EXERCISE BRIEF. Would you retype the listing word for word, skipping its pictures?

DATA EXCERPT.

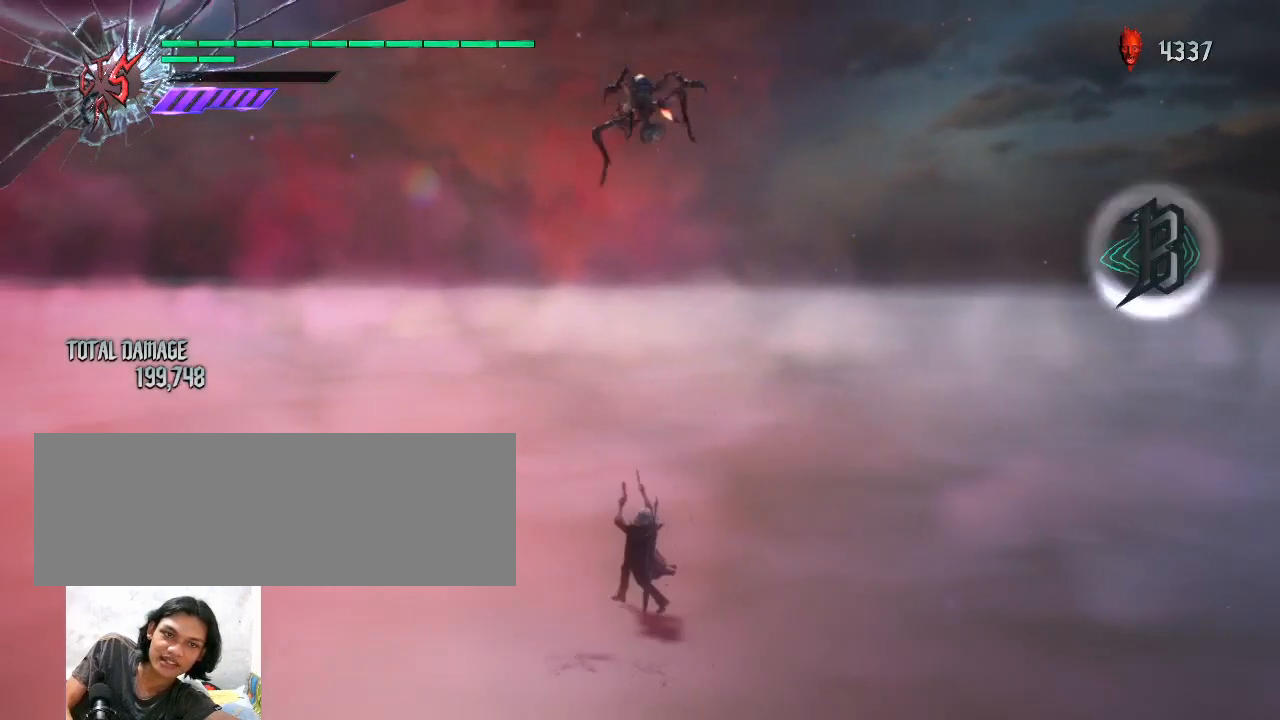
{"keys": [], "mouse": ["right"], "events": [[67, "mouse_right", "down"], [133, "mouse_right", "up"], [200, "mouse_right", "down"], [300, "mouse_right", "up"], [367, "mouse_right", "down"], [433, "mouse_right", "up"], [500, "mouse_right", "down"]]}
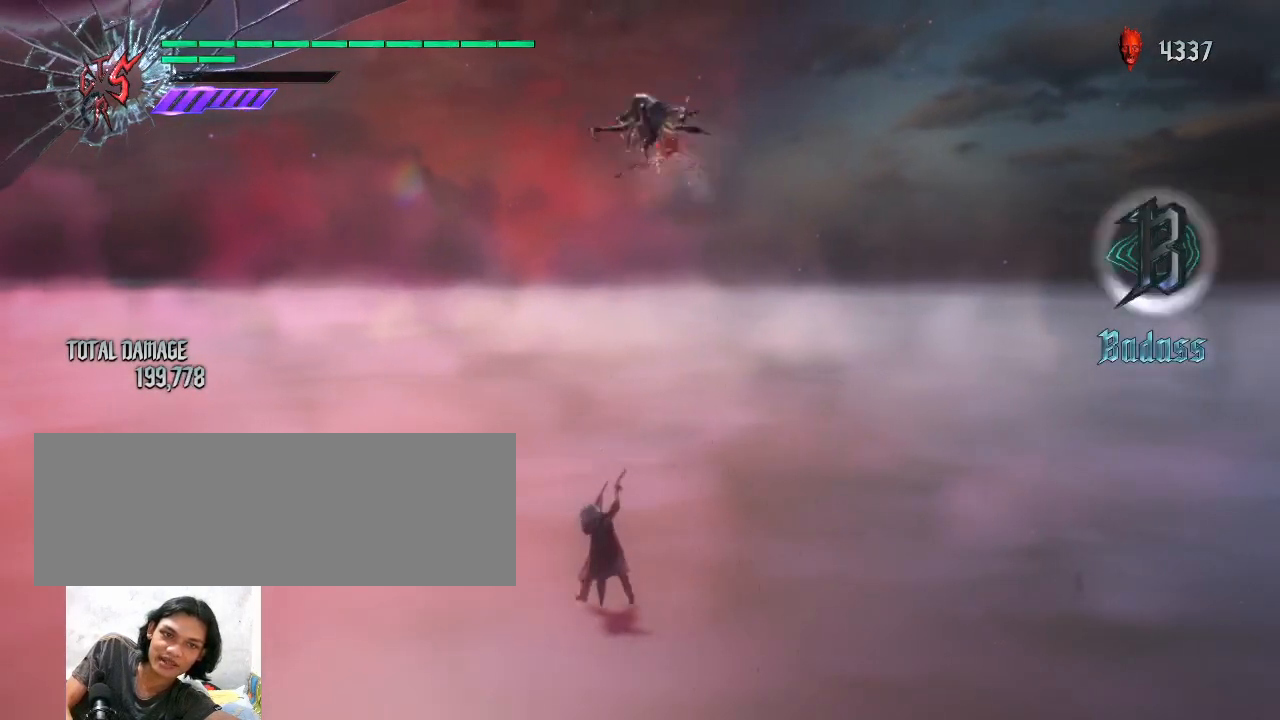
{"keys": [], "mouse": [], "events": [[67, "mouse_right", "up"], [133, "mouse_right", "down"], [200, "mouse_right", "up"]]}
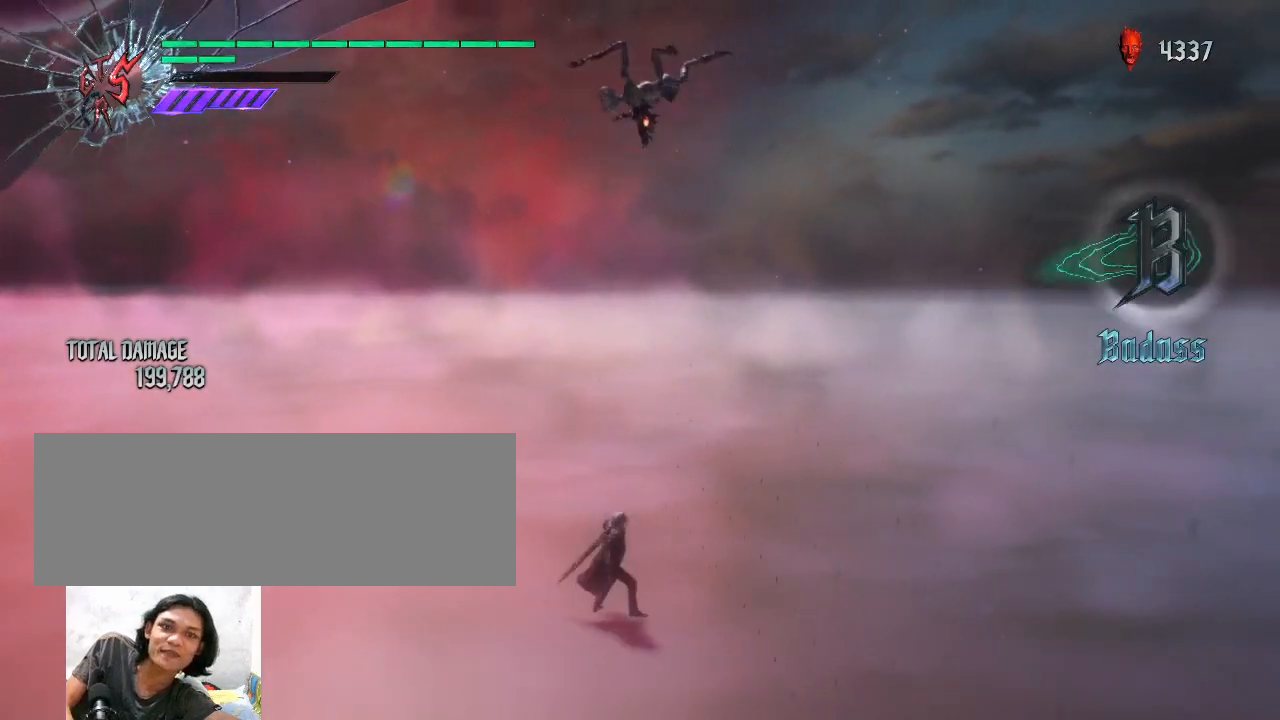
{"keys": [], "mouse": [], "events": []}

SOLUTION BELOW.
{"keys": [], "mouse": ["right"], "events": [[67, "mouse_right", "down"], [133, "mouse_right", "up"], [200, "mouse_right", "down"], [300, "mouse_right", "up"], [367, "mouse_right", "down"], [433, "mouse_right", "up"], [500, "mouse_right", "down"]]}
{"keys": [], "mouse": [], "events": [[67, "mouse_right", "up"], [133, "mouse_right", "down"], [200, "mouse_right", "up"]]}
{"keys": [], "mouse": [], "events": []}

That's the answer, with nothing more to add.